■ Directive ■
Rename "Oracle" to "Microsoft" wherever it occurs in the rows below, and write out their text lines again with nothing else changed. Leave the pictures out of your answer.

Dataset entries
....

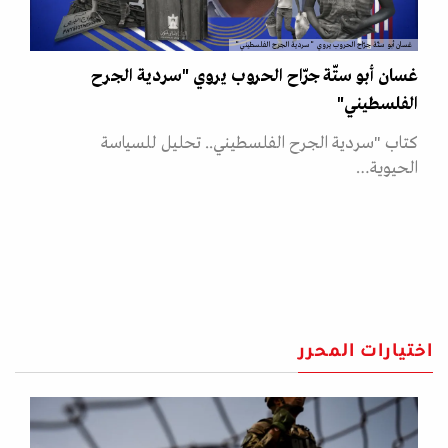
غسان أبو ستّة جرّاح الحروب يروي "سردية الجرح الفلسطيني"
غسان أبو ستّة جرّاح الحروب يروي "سردية الجرح
الفلسطيني"
كتاب "سردية الجرح الفلسطيني.. تحليل للسياسة
الحيوية…
اختيارات المحرر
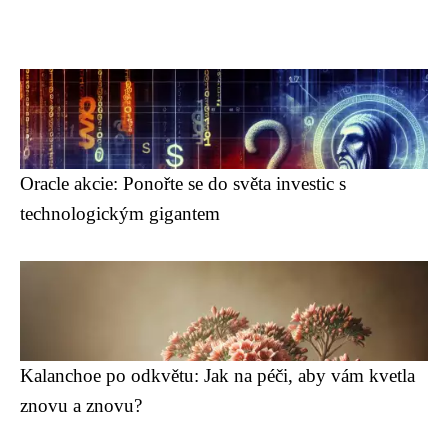
Oracle akcie: Ponořte se do světa investic s
technologickým gigantem
Kalanchoe po odkvětu: Jak na péči, aby vám kvetla
znovu a znovu?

....

■ Exercise solution ■
غسان أبو ستّة جرّاح الحروب يروي "سردية الجرح الفلسطيني"
غسان أبو ستّة جرّاح الحروب يروي "سردية الجرح
الفلسطيني"
كتاب "سردية الجرح الفلسطيني.. تحليل للسياسة
الحيوية…
اختيارات المحرر
Microsoft akcie: Ponořte se do světa investic s
technologickým gigantem
Kalanchoe po odkvětu: Jak na péči, aby vám kvetla
znovu a znovu?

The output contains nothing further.